Fabrice Gobert adapted the series using themes from the 2004 film They Came Back by Robin Campillo; he also directed the pilot. Scottish post-rock band Mogwai performs the haunting music, which makes an awesome standalone album in its own right.
(Bear with me, this next part has a bunch of names that might not mean a lot to you until you see the show, but these actors deserve MAD credit...):
While each episode highlights the backstory of a different character, every player here weaves in and out of the larger chain of events. In addition to the aforementioned townsfolk, The Returned also features Pierre Perrier as groom and ill-fated father-to-be Simon, as well as Clotilde Hesme as his ex-fiancee Adele; Samir Guesmi functions as the town’s police captain and Adele’s current lover, Thomas. Celine Sallette plays nurse Julie, who takes in the mysteriously orphaned Victor (Swann Nambotin). Rounding out the cast are Alix Posson as police officer Laure; Jean-Francois Sivadier as Pierre, a community leader who seems to have inside knowledge as to what's behind all this; and Gregor Gadebois as Toni, owner of the the local pub, with a dark secret of his own.
Anyway, this all might seem like a lot to swallow, especially if you're not familiar with French entertainment, but trust me, the ensemble cast brings its A-game, creating a world of dense, rich individuals.
When does the undead moodiness stumble into our homes?
Thursday, October 31 at 9pm, just as your house is getting TP'd.
Who will enjoy The Returned?
Honestly, fans of Sundance’s own Rectify will appreciate this tonal companion, what with its subtle philosophical flourishes and cinematic dreaminess. Add a dash of Lost’s character-centric supernatural staging, a few of Six Feet Under's more poignant moments, and a hint of Twin Peaks for that cozy mountain mystery feel, and you'll have a good idea of what's in store.
What’s the best about The Returned?
The way the show's very premise takes a back seat to the fascinating human conflicts that arise after the dead come back. The relationships between ex-lovers, orphaned children, and betrayed family members are built in such a way that only this unique phenomenon could elicit the existential responses that occur and carry The Returned past the "how" and "why" of such a supernatural event. The series artfully features every human emotion connected with the loss of a loved one, all without the finality and (let’s face it) boringness of death. With a plot that would be gripping even without the element of resurrection, and visuals that are equal parts beautiful, comedic, and suspenseful, this series uses everything at its disposal to go straight for the heart in ways that don’t take viewer attention for granted. Which is to say it clips along and never gets indulgent. Also, for those gorehounds, there's plenty of creative violence to offset the melancholy stretches.

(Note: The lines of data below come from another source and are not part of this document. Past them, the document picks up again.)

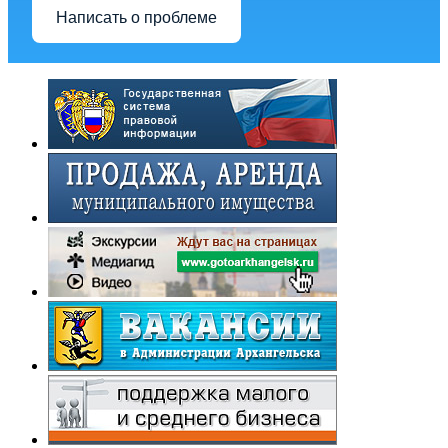
Написать о проблеме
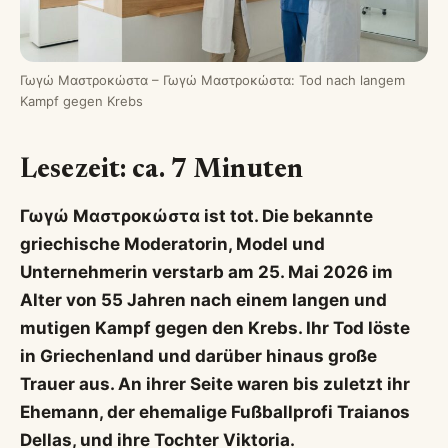
Γωγώ Μαστροκώστα – Γωγώ Μαστροκώστα: Tod nach langem
Kampf gegen Krebs
Lesezeit: ca. 7 Minuten
Γωγώ Μαστροκώστα ist tot. Die bekannte
griechische Moderatorin, Model und
Unternehmerin verstarb am 25. Mai 2026 im
Alter von 55 Jahren nach einem langen und
mutigen Kampf gegen den Krebs. Ihr Tod löste
in Griechenland und darüber hinaus große
Trauer aus. An ihrer Seite waren bis zuletzt ihr
Ehemann, der ehemalige Fußballprofi Traianos
Dellas, und ihre Tochter Viktoria.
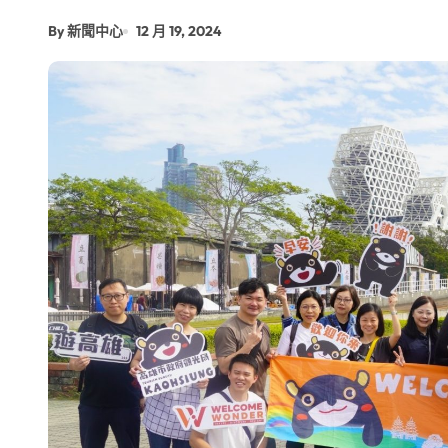
【第十四屆海峽青年薈】青春交流聚同
By 新聞中心
12 月 19, 2024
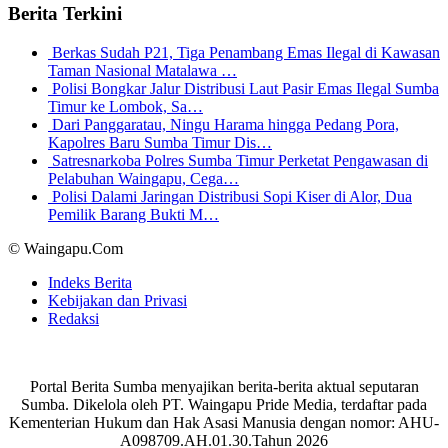
Berita Terkini
Berkas Sudah P21, Tiga Penambang Emas Ilegal di Kawasan
Taman Nasional Matalawa …
Polisi Bongkar Jalur Distribusi Laut Pasir Emas Ilegal Sumba
Timur ke Lombok, Sa…
Dari Panggaratau, Ningu Harama hingga Pedang Pora,
Kapolres Baru Sumba Timur Dis…
Satresnarkoba Polres Sumba Timur Perketat Pengawasan di
Pelabuhan Waingapu, Cega…
Polisi Dalami Jaringan Distribusi Sopi Kiser di Alor, Dua
Pemilik Barang Bukti M…
© Waingapu.Com
Indeks Berita
Kebijakan dan Privasi
Redaksi
Portal Berita Sumba menyajikan berita-berita aktual seputaran
Sumba. Dikelola oleh PT. Waingapu Pride Media, terdaftar pada
Kementerian Hukum dan Hak Asasi Manusia dengan nomor: AHU-
A098709.AH.01.30.Tahun 2026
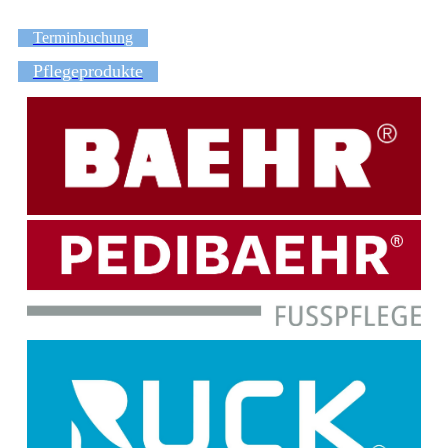
Terminbuchung
Pflegeprodukte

Every last detail is meted out in a way that juggles suspense, pushes the story in new directions, and keeps each character fresh the whole time. The twisty-turniness is PERFECT for group viewership, and never outstays its welcome. All in all this is next-level TV and it even makes you feel smart for watching, when really it's just a damn good piece of art.
And what’s the not-best/worst?
For real, not a whole damn much. Some of the character dynamics are more interesting than others, but everyone will have their own preference.
Let’s cut to the chase: Should I watch this?
Can I see a preview?
What should I drink while I watch The Returned?
Some haunted lake water mixed with un Orangina, n'est-ce pas?